In making his pitch to succeed Theresa May as the next Conservative party leader, and prime minister, Boris Johnson drew heavily on his time as Mayor of London. "You look at what we did in City Hall," he said.
He served two successive terms as mayor: 2008 to 2012 and 2012 to 2016.
Mr Johnson said that during this time, he'd helped "unite our capital, the greatest city on earth" and listed a series of achievements.
"We cut the murder rate by 50%"
During Mr Johnson's time as mayor, the homicide rate in London fell from 22 per million to 12 per million people - about a 50% cut.
That includes murder and manslaughter.
There were 163 homicides in the capital in the year he took office, and 109 the year he left. We're talking about small overall numbers, so relatively modest changes can make a big difference in percentage terms.
It was also falling during his predecessor's second term having reached a peak of 211 homicides a year - or about 30 per million people - in 2003-04.
The rate also fell across the rest of the country between 2008 and 2016, although not as dramatically.
"We cut road traffic fatalities by 50%"
On traffic deaths, he's more or less right.
Transport for London figures show that between 2005 and 2009 the average annual number of fatalities in Greater London was 211.
In 2016 (the year Boris Johnson left office) there were 116 fatalities in Greater London - a 45% drop.
During the same period, across Great Britain, traffic fatalities fell by 36% - according to figures from the Department for Transport.
"We outbuilt Labour with more than 100,000 affordable homes"
The figures for completed affordable homes are published by the Greater London Authority (GLA) for April to March each year, which is reasonably close to the mayoral terms, which run from early May.
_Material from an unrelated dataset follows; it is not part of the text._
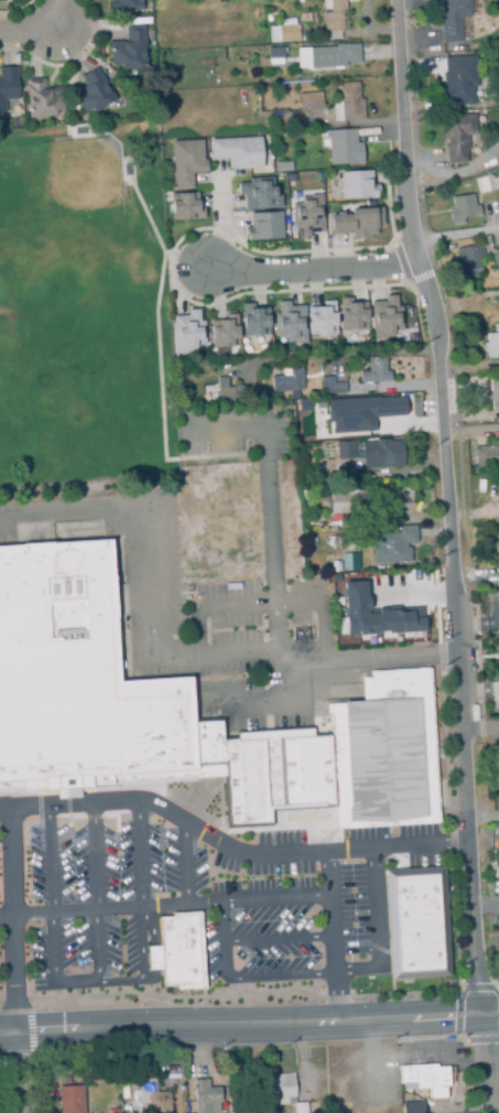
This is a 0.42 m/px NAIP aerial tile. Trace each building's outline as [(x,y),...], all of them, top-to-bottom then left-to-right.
[(109,9),(111,9),(111,11),(140,10),(140,0),(109,0),(109,9)] [(323,9),(322,0),(344,0),(346,31),(339,31),(340,39),(327,40),(326,31),(324,32),(323,12),(329,12),(329,9),(323,9)] [(435,17),(434,0),(469,0),(470,15),(459,17),(460,41),(441,43),(440,14),(437,14),(437,17),(435,17)] [(268,26),(279,25),(279,19),(294,18),(294,24),(296,24),(296,25),(299,25),(300,40),(297,40),(297,41),(269,42),(268,26)] [(108,41),(119,41),(119,42),(124,42),(124,26),(142,25),(145,68),(119,69),(119,65),(109,65),(108,41)] [(301,32),(302,40),(319,39),(319,31),(301,32)] [(296,47),(335,46),(335,44),(357,43),(358,63),(345,63),(345,66),(310,67),(296,67),(296,47)] [(267,47),(282,46),(282,63),(267,64),(267,47)] [(443,57),(444,71),(442,71),(443,83),(440,83),(441,106),(474,104),(473,86),(477,85),(475,55),(443,57)] [(4,111),(0,112),(0,67),(15,66),(18,98),(4,99),(4,111)] [(96,66),(115,99),(93,111),(89,107),(82,112),(69,93),(80,86),(82,87),(85,85),(79,76),(96,66)] [(25,78),(43,77),(43,88),(48,88),(48,87),(61,86),(62,110),(53,110),(53,116),(26,117),(25,78)] [(358,98),(357,82),(338,83),(339,99),(332,99),(333,120),(365,118),(362,98),(358,98)] [(297,93),(321,91),(322,108),(299,110),(297,93)] [(474,114),(441,115),(442,138),(445,138),(446,145),(445,145),(445,161),(446,161),(446,162),(465,162),(465,149),(468,149),(468,134),(474,134),(474,114)] [(326,130),(355,128),(356,142),(360,142),(362,163),(328,165),(326,130)] [(208,139),(259,136),(261,168),(227,169),(227,156),(209,158),(208,139)] [(170,141),(200,139),(202,159),(205,159),(206,172),(191,173),(192,188),(173,190),(170,141)] [(275,162),(291,161),(291,170),(275,171),(275,162)] [(339,172),(371,170),(371,184),(377,183),(378,191),(376,191),(376,197),(340,199),(339,172)] [(498,176),(498,182),(498,188),(477,193),(474,179),(491,174),(491,177),(498,176)] [(237,183),(248,182),(248,177),(272,176),(272,186),(278,185),(279,195),(280,195),(280,207),(243,209),(242,194),(237,195),(237,183)] [(169,193),(170,220),(203,218),(202,206),(197,206),(196,192),(169,193)] [(451,196),(473,193),(474,205),(478,204),(480,215),(462,218),(463,223),(451,225),(447,206),(452,205),(451,196)] [(291,203),(301,203),(300,196),(308,196),(308,194),(321,194),(323,231),(308,231),(308,238),(296,238),(295,226),(292,226),(291,203)] [(349,208),(381,207),(381,225),(376,225),(376,235),(368,235),(368,237),(350,238),(350,233),(327,233),(327,215),(337,215),(336,212),(343,212),(343,214),(349,214),(349,208)] [(248,213),(280,212),(281,238),(246,239),(246,235),(243,235),(243,227),(249,226),(248,213)] [(455,248),(480,245),(482,256),(477,257),(477,262),(479,261),(481,274),(457,278),(456,264),(457,264),(455,248)] [(368,302),(383,301),(383,295),(394,294),(395,306),(399,306),(401,331),(391,331),(391,337),(370,339),(368,302)] [(366,302),(351,302),(351,296),(338,298),(339,331),(367,329),(366,302)] [(303,304),(289,305),(288,300),(276,301),(276,313),(273,313),(274,337),(284,336),(284,344),(305,342),(303,304)] [(306,306),(322,306),(321,301),(334,300),(335,333),(308,334),(306,306)] [(268,306),(253,307),(253,302),(240,303),(241,335),(269,334),(268,306)] [(172,315),(186,314),(186,310),(197,309),(198,321),(203,320),(204,344),(194,345),(194,352),(174,353),(172,315)] [(209,320),(224,320),(224,314),(236,314),(238,346),(210,347),(209,320)] [(493,333),(485,333),(486,343),(481,343),(482,352),(486,352),(487,357),(498,356),(498,323),(493,323),(493,333)] [(359,382),(390,381),(389,370),(386,370),(384,357),(367,357),(367,371),(359,371),(359,382)] [(270,376),(271,391),(289,390),(290,398),(299,398),(299,390),(302,389),(301,365),(281,367),(282,375),(270,376)] [(216,377),(217,390),(215,390),(216,396),(218,396),(218,397),(215,397),(216,400),(218,400),(218,401),(235,400),(234,386),(227,387),(226,376),(216,377)] [(319,376),(333,376),(333,382),(345,381),(345,392),(321,393),(319,376)] [(489,378),(498,377),(498,409),(490,410),(489,378)] [(325,399),(378,396),(378,397),(403,396),(404,414),(375,417),(375,431),(330,433),(330,422),(327,422),(325,399)] [(360,442),(361,467),(403,465),(401,440),(388,441),(388,439),(373,439),(373,441),(360,442)] [(336,441),(336,458),(354,458),(352,441),(336,441)] [(473,446),(498,445),(498,464),(474,466),(473,446)] [(399,506),(398,488),(413,486),(414,505),(399,506)] [(324,516),(324,505),(332,505),(330,493),(368,490),(370,515),(324,516)] [(372,563),(410,562),(410,547),(405,547),(405,543),(415,542),(415,525),(398,526),(398,531),(394,531),(394,528),(377,528),(377,531),(371,531),(372,563)] [(139,774),(0,782),(0,536),(121,528),(130,672),(200,668),(204,710),(218,709),(232,709),(234,728),(269,726),(335,722),(334,692),(427,687),(435,807),(343,813),(340,789),(271,793),(272,811),(238,813),(237,796),(234,749),(220,749),(200,750),(200,761),(139,766),(139,774)] [(332,536),(332,537),(327,537),(328,545),(332,545),(333,549),(341,548),(339,534),(332,536)] [(339,553),(357,552),(357,570),(340,570),(339,553)] [(330,561),(332,571),(339,571),(338,561),(330,561)] [(345,631),(343,582),(365,581),(365,582),(368,581),(369,609),(377,608),(377,607),(387,607),(387,606),(399,605),(399,607),(422,606),(423,630),(387,633),(387,630),(378,630),(378,634),(345,636),(345,631)] [(490,860),(498,860),(498,878),(490,878),(490,860)] [(391,868),(443,867),(446,975),(394,977),(391,868)] [(163,986),(203,985),(202,915),(161,916),(161,947),(148,947),(148,969),(163,968),(163,986)] [(404,1068),(454,1065),(455,1085),(451,1085),(452,1098),(433,1099),(432,1087),(405,1089),(404,1068)] [(269,1100),(268,1077),(293,1076),(294,1098),(269,1100)] [(170,1093),(170,1112),(152,1112),(152,1109),(130,1111),(128,1081),(155,1079),(156,1094),(170,1093)] [(219,1103),(219,1112),(196,1112),(194,1081),(208,1080),(209,1090),(220,1089),(221,1103),(219,1103)] [(84,1088),(85,1112),(60,1112),(58,1089),(84,1088)] [(305,1103),(306,1112),(295,1112),(294,1105),(305,1103)] [(424,1103),(425,1112),(404,1112),(403,1104),(424,1103)]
Between the beginning of April 2008 and the end of March 2016 there were 101,525 affordable homes completed in London, of which the GLA contributed to 94,001.
More affordable homes were indeed built during his two terms than during the two terms of his Labour predecessor.
But the definition of affordable housing was broadened in 2011, with the inclusion of affordable-rent housing, so the figures are not directly comparable.
He also reduced the target for affordable housing in 2011 from an average of 23,300 a year to 13,200 a year.
"When I became mayor 11 years ago we had four of the six poorest boroughs in the UK. When I left office after two terms we had none of the bottom 20"
In 2010, of the 20 poorest areas in England (not the UK), four were in London: Hackney, Tower Hamlets, Newham and Haringey.
But only one, not four, was in the top six - Hackney - with Tower Hamlets coming in seventh.
Mr Johnson is right to say that by 2015 no London boroughs appeared in the top 20.
That's according to a government measure which combines various measures like income, employment and education, and then gives each council a ranking of how deprived it is compared to the country as a whole.
It looks at the proportion of a council's neighbourhoods that are in the most deprived 10% of the country.